Ángel Oropeza
Así como hay dos formas básicas de organización social, por consenso o por imposición, para cambiar las cosas solo hay dos caminos, el de la política y el de la violencia. La violencia es simple, porque se trata solo de destrucción. La política es compleja, porque supone construir.
En la política existe un amplio rango de herramientas de lucha: organización popular, presión internacional, movilizaciones, diálogo con el adversario, trabajo electoral, docencia social e incorporación de la ciudadanía.

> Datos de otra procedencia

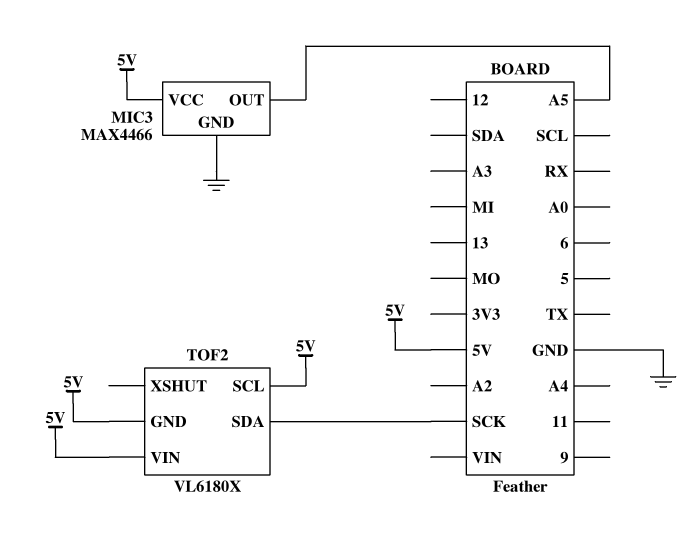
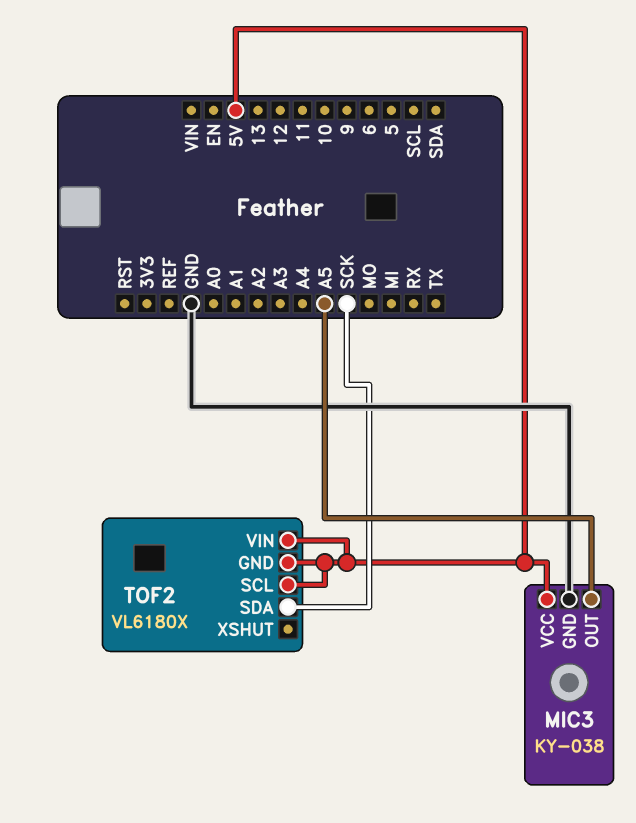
MIC3: MAX4466 -> KY-038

En la Venezuela de nuestros días, la inmensa masa humana que se opone al modelo militarista de dominación lo hace desde varios frentes, tan disímiles como la propia naturaleza diversa de los venezolanos. Así, la oposición se expresa por igual en el tortuoso camino de las conversaciones con el gobierno, en las luchas de calle, en las protestas de las comunidades, en la lucha organizativa de los partidos políticos, en el combate y creatividad de los movimientos estudiantiles, en la presión internacional, en la pelea de los diputados por cambios institucionales, y en el trabajo –callado y sin estridencias– hacia dentro de los movimientos populares y de acompañamiento a las luchas ciudadanas.

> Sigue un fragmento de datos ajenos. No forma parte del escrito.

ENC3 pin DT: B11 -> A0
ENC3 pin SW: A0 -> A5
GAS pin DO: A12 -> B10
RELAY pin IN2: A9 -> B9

Todas las modalidades de la lucha política son complementarias e incluyentes. Todas son elementos valiosos de una misma ecuación. Y así como a nadie le sobra un ojo porque ya tiene uno, o renuncia a un pie porque la mano es más importante, en política ningún instrumento puede ser dejado de lado porque se prefiera otro. Demonizar o criticar la utilización de alguna de las herramientas, sea por desconfianza, por veleidades emocionales, o por una concepción superficial y simplista de la complejidad política, es contribuir al debilitamiento y eventual fracaso de esta y, por ende, al peligro de que en su lugar irrumpa la opción violenta.
Ante la disyuntiva de respetar el elemento mínimo de cualquier democracia que son las elecciones, o violar la Constitución e impedirlas para detener una segura y aplastante derrota, el gobierno optó por lo último. Con ello, dejó caer la pequeña y última hoja de parra que intentaba disfrazar su desnudez dictatorial.
Frente a esto, la estrategia de la oposición es tratar de combinar la necesaria presión de calle con acciones políticas que terminen por deslegitimar al gobierno y aglutinar al país en torno a una propuesta creíble y viable de cambio. El objetivo es generar una crisis de gobernabilidad, de la cual –como todas las crisis de este tipo– solo se sale por elecciones.
Para el éxito de esta estrategia no sobra ninguna de las herramientas de la política. No sobra, por ejemplo, la presión popular, sin la cual el costo de contarse seguirá siendo para la oligarquía muy superior al de no hacerlo. Ni tampoco sobran las conversaciones, con las cuales se busca fundamentalmente afrontar esta complicada y desigual fase de la batalla política acompañados de un testigo de excepción y de ascendencia insuperable, como el Vaticano.
¿Qué sobra? Sin lugar a dudas, al menos dos cosas. Primero, la crónica desconfianza en el liderazgo democrático, hija dilecta de la primitiva anti política que, entre otras cosas, nos trajo a Chávez y a su modelo. Esa desconfianza infantil que confunde errores con traiciones, que solo habla de “colaboracionismos” o arreglos de trastienda, y que ve en cualquier opinión distinta una deslealtad, exactamente como lo hacía el fallecido expresidente.
Y, en segundo lugar, sobra la tentación del voluntarismo estéril. Nunca como ahora es conveniente recordar que el éxito político requiere, siguiendo a Weber, de tres cualidades decisivamente importantes: pasión, sentido de la responsabilidad y mesura. Y que la política “se hace con la cabeza y no con otras partes del cuerpo” (Max Weber, Politikals Beruf, 1992). Uno de nuestros retos cruciales de hoy es precisamente cómo conseguir que vayan juntas la pasión y la mesurada frialdad. Porque, de nuevo, el país requiere de una solución y no tan solo de un desenlace.